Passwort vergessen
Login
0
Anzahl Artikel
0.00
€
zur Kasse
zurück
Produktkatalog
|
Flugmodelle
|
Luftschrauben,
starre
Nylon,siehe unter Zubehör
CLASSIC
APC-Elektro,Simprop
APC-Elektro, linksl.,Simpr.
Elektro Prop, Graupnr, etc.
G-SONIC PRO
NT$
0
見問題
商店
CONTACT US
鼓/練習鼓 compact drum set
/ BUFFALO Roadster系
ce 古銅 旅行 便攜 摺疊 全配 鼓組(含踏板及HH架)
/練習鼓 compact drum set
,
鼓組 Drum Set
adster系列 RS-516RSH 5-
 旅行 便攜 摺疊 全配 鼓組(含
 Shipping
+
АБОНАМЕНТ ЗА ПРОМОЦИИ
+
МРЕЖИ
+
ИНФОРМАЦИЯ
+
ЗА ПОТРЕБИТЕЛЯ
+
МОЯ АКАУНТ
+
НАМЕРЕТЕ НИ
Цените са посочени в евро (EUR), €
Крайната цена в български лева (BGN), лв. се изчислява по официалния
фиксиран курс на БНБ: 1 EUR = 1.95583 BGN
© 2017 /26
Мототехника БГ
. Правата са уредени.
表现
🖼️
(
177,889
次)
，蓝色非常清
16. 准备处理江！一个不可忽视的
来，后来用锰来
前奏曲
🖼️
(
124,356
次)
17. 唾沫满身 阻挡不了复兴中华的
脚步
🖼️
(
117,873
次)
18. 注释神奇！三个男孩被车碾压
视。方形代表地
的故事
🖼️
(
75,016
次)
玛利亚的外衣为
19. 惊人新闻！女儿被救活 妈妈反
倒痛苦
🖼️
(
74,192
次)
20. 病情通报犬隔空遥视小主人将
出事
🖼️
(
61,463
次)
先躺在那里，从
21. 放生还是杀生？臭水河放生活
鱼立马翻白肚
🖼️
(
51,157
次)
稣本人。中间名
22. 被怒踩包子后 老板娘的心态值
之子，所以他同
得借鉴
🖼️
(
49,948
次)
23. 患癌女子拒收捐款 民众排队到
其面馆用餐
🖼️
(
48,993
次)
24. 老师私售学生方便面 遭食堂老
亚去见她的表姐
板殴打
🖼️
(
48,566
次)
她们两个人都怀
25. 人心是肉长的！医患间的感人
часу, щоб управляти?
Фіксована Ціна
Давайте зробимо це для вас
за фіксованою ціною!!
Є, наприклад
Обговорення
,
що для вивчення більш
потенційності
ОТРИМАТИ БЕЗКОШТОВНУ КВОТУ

### TRY IT
Output only the lines from the one that contains "Фіксована Ціна" through the last line of the data above, each restated exactly.

### TASK RESPONSE
Фіксована Ціна
Давайте зробимо це для вас
за фіксованою ціною!!
Є, наприклад
Обговорення
,
що для вивчення більш
потенційності
ОТРИМАТИ БЕЗКОШТОВНУ КВОТУ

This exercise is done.